I’ve got a little question about working with global memory.

My kernel needs to write variable to global memory based on some condition. I can guarantee that condition evaluates to TRUE on no more than 1 thread in whole grid.

The problem is that even if condition is TRUE write never occurs unless I call __syncthreads() before. Sample code is shown below:

uint4 vec = CalcVec( data );

// If __syncthreads() is present write is performed


if( vec.x == myConst )

    *( (unsigned int*) pdOut ) = tid;

I really cannot understand why this __syncthreads() is needed: my kernel does not use local or shared memory at all (.cubin says: lmem=0, smem=20, reg=14).

Any ideas?

I also experienced this once before. Making the pointer different for different threads solved my problem that time. You could also try making pdOut volatile.
However, later investigation into my program showed that there are buffer overflows elsewhere, so I’m not sure about what exactly was the cause of my problem. You’d better also check similar problems.

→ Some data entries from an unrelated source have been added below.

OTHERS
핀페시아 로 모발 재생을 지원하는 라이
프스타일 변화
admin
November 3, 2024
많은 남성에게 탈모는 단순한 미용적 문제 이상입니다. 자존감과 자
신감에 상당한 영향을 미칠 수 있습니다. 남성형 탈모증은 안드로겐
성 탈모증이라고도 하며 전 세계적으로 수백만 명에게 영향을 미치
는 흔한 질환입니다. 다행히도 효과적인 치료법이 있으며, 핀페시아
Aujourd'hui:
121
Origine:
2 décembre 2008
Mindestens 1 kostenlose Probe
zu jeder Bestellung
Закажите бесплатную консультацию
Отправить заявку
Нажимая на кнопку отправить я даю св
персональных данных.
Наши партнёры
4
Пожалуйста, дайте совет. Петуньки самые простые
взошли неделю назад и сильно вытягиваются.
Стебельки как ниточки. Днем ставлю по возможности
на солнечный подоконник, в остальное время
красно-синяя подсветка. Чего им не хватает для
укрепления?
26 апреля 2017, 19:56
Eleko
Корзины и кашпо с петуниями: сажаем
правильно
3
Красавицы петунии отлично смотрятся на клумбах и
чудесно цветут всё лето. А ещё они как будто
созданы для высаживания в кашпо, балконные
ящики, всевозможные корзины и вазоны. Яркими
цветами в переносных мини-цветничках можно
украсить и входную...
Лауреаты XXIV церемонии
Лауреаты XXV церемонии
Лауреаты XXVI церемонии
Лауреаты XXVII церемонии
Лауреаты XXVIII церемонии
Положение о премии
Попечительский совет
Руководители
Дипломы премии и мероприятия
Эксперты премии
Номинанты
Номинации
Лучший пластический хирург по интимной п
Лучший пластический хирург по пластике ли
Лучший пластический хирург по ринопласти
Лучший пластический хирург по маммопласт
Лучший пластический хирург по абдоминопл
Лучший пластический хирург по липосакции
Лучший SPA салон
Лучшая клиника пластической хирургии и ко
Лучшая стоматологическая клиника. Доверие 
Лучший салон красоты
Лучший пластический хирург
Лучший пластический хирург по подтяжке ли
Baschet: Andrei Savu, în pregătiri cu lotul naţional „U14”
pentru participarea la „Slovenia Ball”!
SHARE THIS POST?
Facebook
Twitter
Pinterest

Well, I guess I do not have buffer overflows since I do not have any buffers :) All data is stored and processed in registers.

Maybe someone from NVIDIA can explain this behaviour?

The described behavior shouldn’t be happening. So, it’s a bug in either your code or CUDA. Post the minimal code that reproduces the problem in a single .cu file, which can be compiled with nvcc without other dependencies.